After careful consideration, we settled on rearchitecting our platform to use $FLASHY_LANGUAGE and $HYPED_TECHNOLOGY. Not only is $FLASHY_LANGUAGE popular according to the Stack Overflow developer survey, it’s also cross platform; we’re using it to reimplement our mobile apps as well. Rewriting our core infrastructure was fairly straightforward: as we have more engineers than we could possibly ever need or even know what to do with, we simply put a freeze on handling bug reports and shifted our effort to $HYPED_TECHNOLOGY instead. We originally had some trouble with adapting to some of $FLASHY_LANGUAGE’s quirks, and ran into a couple of bugs with $HYPED_TECHNOLOGY, but overall their powerful new features let us remove some of the complexity that our previous solution had to handle.
Deploying the changes without downtime required some careful planning, but this was also not too difficult: we just hardcoded the status page to not update whenever we pushed new changes, keeping users guessing if our service was up or not. Managing incremental rollout was key: we aggressively A/B tested the new code. Our internal studies showed that gaslighting users by showing them a completely new interface once in a while and then switching back to the old one the next time they loaded a page increases user engagement, so we made sure to implement such a system based on a Medium article we found that had something to do with multi-armed bandits.
With our rewrite now complete and rolled out to all of our customers, we think the effort has been a massive success for us and our team. We have measured our performance and you can see a summary of the results below:
Every metric that matters to us has increased substantially from the rewrite, and we even identified some that were no longer relevant to us, such as number of bugs, user frustration, and maintenance cost. Today we are making some of the code that we can afford to open source available on our GitHub page. It is useless by itself and is heavily tied to our infrastructure, but you can star it to make us seem more relevant.

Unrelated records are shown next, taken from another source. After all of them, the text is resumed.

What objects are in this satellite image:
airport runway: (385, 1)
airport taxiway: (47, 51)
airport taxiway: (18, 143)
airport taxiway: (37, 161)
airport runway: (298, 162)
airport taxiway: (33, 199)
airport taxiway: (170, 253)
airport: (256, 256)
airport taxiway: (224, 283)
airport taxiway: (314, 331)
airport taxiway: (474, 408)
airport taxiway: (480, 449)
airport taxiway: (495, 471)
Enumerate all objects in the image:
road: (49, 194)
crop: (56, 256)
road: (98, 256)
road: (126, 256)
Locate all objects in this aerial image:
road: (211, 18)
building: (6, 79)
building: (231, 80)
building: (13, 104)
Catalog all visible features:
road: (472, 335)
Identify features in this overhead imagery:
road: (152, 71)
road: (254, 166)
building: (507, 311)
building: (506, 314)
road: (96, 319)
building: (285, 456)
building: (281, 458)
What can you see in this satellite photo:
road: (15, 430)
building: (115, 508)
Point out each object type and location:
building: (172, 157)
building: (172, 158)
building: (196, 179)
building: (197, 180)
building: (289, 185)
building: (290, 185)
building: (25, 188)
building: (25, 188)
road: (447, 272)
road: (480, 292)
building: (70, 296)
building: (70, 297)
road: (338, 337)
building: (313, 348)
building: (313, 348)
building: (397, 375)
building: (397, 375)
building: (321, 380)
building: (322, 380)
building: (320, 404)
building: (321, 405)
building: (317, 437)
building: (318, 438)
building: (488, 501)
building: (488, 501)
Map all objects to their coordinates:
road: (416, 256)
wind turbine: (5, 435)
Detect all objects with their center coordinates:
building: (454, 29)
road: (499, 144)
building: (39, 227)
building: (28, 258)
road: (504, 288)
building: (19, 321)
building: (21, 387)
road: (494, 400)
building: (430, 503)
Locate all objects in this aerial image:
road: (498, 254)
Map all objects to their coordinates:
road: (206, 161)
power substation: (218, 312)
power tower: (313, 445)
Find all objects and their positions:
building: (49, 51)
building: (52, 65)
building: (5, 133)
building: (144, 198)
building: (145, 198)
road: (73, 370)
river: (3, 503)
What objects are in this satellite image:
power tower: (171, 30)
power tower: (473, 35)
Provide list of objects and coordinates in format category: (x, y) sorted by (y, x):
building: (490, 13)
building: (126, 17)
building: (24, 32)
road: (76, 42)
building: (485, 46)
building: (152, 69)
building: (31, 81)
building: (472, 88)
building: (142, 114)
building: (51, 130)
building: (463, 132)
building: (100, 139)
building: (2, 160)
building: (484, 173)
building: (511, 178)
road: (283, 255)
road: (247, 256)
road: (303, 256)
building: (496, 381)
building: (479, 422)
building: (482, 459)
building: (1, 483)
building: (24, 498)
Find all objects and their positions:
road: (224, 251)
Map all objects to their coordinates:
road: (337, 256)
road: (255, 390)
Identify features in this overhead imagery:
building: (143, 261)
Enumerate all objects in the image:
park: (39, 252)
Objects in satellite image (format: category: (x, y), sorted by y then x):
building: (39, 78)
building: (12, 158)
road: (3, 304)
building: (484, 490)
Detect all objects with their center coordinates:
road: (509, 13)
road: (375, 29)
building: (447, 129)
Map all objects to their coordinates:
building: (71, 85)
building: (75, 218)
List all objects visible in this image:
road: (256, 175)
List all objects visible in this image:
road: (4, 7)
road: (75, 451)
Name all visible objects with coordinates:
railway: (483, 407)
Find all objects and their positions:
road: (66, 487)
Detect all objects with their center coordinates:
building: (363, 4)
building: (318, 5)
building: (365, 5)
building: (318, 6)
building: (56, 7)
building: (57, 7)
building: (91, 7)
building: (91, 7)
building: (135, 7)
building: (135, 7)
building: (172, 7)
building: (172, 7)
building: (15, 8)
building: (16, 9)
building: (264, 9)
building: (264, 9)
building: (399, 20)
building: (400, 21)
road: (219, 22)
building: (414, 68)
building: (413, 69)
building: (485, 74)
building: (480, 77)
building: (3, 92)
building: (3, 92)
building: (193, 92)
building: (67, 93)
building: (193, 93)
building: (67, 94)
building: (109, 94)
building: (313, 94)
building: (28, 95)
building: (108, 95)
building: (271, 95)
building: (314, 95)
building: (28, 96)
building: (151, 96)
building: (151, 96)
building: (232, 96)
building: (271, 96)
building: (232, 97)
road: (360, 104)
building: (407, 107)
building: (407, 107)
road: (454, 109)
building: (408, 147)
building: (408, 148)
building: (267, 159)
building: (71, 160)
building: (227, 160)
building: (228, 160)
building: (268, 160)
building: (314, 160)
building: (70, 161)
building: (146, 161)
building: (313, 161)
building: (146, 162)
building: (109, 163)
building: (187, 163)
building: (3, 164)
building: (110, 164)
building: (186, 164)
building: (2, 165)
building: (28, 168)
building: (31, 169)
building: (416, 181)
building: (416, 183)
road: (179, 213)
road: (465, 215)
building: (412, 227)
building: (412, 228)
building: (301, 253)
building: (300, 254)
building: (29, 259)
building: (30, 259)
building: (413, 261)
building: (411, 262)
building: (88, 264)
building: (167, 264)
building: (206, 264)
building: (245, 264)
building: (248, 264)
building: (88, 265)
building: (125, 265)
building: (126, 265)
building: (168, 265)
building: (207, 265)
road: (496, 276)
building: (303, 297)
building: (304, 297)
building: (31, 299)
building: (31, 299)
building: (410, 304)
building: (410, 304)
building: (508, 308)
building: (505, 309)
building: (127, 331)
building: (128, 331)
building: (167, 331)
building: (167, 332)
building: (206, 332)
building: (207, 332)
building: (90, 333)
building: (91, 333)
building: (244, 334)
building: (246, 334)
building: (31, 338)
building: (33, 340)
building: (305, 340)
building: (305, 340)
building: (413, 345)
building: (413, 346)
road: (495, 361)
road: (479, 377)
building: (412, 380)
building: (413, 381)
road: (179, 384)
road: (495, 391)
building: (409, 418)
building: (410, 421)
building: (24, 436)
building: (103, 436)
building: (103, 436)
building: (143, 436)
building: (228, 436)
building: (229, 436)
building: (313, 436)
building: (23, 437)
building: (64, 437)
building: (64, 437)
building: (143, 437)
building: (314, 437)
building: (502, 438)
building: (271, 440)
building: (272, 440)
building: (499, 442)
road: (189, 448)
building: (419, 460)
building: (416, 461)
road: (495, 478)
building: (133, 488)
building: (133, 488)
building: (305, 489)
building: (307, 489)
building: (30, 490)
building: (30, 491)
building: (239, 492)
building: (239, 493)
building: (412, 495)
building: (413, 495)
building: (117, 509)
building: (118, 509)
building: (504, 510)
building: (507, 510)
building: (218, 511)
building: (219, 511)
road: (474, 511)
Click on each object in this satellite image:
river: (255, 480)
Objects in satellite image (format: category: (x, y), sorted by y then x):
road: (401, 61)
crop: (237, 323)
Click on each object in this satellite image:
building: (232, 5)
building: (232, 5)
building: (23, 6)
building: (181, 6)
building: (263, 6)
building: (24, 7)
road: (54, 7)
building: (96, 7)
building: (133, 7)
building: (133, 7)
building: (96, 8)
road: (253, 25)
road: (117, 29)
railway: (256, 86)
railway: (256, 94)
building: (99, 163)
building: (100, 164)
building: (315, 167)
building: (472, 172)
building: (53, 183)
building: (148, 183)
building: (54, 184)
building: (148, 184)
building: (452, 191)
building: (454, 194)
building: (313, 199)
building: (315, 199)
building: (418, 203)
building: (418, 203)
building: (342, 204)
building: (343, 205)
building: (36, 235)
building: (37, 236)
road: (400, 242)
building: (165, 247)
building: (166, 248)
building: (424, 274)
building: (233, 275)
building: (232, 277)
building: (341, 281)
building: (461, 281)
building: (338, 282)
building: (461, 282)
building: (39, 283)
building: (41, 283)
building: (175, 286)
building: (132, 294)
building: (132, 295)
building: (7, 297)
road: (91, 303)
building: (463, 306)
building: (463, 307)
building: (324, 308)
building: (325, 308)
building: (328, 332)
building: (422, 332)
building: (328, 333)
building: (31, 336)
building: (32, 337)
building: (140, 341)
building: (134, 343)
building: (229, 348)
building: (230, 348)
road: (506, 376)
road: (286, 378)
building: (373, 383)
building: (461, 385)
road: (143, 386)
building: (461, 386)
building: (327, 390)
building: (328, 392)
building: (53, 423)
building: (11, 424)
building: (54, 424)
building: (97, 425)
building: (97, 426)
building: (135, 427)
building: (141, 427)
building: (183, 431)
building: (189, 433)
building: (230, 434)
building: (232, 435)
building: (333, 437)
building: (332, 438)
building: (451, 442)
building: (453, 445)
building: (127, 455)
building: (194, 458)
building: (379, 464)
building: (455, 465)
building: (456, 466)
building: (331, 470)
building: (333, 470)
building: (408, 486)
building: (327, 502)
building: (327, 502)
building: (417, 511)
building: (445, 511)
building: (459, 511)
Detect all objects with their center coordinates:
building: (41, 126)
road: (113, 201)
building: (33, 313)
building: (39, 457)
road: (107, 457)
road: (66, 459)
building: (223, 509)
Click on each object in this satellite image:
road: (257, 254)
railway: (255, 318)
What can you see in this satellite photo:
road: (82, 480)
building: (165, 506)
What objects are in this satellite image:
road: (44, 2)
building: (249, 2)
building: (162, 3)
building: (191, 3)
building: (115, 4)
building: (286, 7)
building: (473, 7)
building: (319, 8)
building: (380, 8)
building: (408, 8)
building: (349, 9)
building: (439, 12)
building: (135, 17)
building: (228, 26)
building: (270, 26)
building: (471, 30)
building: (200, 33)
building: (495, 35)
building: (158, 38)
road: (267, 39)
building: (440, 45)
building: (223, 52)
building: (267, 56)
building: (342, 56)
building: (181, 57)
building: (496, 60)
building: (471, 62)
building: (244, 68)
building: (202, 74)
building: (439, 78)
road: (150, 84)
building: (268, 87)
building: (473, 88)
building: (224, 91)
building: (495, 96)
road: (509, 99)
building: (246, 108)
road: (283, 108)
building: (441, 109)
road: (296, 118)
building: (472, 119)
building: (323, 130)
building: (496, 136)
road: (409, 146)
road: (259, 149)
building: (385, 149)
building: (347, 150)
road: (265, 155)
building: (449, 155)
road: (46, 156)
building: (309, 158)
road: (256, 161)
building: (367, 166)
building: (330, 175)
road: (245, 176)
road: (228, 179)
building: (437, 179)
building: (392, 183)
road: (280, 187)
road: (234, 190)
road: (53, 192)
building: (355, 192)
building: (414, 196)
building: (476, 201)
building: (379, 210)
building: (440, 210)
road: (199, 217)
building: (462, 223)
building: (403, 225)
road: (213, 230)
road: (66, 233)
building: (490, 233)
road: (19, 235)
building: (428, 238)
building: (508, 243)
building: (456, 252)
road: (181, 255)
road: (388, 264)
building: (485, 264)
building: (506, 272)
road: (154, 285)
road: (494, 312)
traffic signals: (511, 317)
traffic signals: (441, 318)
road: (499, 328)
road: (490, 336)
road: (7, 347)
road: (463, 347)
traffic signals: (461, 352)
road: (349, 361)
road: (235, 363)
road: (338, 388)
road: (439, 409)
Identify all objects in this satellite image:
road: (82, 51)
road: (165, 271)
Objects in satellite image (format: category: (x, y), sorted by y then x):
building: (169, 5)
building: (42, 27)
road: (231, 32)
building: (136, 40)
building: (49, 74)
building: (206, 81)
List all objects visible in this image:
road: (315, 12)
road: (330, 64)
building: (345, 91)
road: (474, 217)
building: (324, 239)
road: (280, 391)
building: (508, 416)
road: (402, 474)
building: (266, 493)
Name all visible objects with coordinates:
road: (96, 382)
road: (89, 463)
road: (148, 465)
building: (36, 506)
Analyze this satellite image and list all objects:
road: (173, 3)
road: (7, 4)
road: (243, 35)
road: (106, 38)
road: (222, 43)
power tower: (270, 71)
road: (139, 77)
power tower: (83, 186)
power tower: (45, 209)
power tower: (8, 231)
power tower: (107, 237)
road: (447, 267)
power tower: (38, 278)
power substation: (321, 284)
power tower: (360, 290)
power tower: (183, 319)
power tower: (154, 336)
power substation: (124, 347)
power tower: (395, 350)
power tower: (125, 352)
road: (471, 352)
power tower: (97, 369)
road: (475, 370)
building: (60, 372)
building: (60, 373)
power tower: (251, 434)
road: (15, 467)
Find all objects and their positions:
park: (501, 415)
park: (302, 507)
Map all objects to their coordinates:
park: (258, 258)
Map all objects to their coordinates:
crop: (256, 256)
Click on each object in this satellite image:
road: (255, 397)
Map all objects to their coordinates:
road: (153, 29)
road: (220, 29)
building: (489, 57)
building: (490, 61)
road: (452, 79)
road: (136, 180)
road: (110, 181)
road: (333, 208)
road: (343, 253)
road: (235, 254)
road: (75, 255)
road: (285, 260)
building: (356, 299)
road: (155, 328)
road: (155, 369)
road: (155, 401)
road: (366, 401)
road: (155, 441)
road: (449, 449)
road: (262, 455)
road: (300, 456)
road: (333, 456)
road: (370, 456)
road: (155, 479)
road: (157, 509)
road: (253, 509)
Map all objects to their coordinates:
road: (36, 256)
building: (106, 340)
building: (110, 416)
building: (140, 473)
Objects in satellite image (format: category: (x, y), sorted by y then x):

It’s often said that completely rewriting software is fraught with peril, but we at $FAMOUS_COMPANY like to take big bets, and it’s clear that this one has paid off handsomely. While we focused on our backend changes in this blog post, as we mentioned before we are using $FLASHY_LANGUAGE in our mobile apps as well, since we don’t have the resources to write native applications for each platform. Unfortunately
to increase lock-in
these rewrites also mean we will be deprecating third-party API access to our services. We know some of our users relied on these interfaces for accessibility reasons, but we at $FAMOUS_COMPANY are dedicated to improving our services for those with disabilities as long as you aren’t using any sort of assistive technologies, which no longer work at all with our apps.
We hope that you internalize our company’s anecdote as some sort of ground truth and show it to your company’s CTO so they too can consider redesigning their architecture like we have done. We know you’ll ignore the fact that you’re not us and we have enough engineers and resources to do whatever we like, but the decision will ruin your startup so it’s not like we’ll see your blog posts about your experience with $HYPED_TECHNOLOGY anytime soon. If you’re not in a position to influence what your company uses, you can still bring it up for point-scoring the next time a language war comes up.
If you’re reading this and are interested in $HYPED_TECHNOLOGY like we are, we are hiring! Be sure to check out our jobs page, where there will be zero positions related to $FLASHY_LANGUAGE.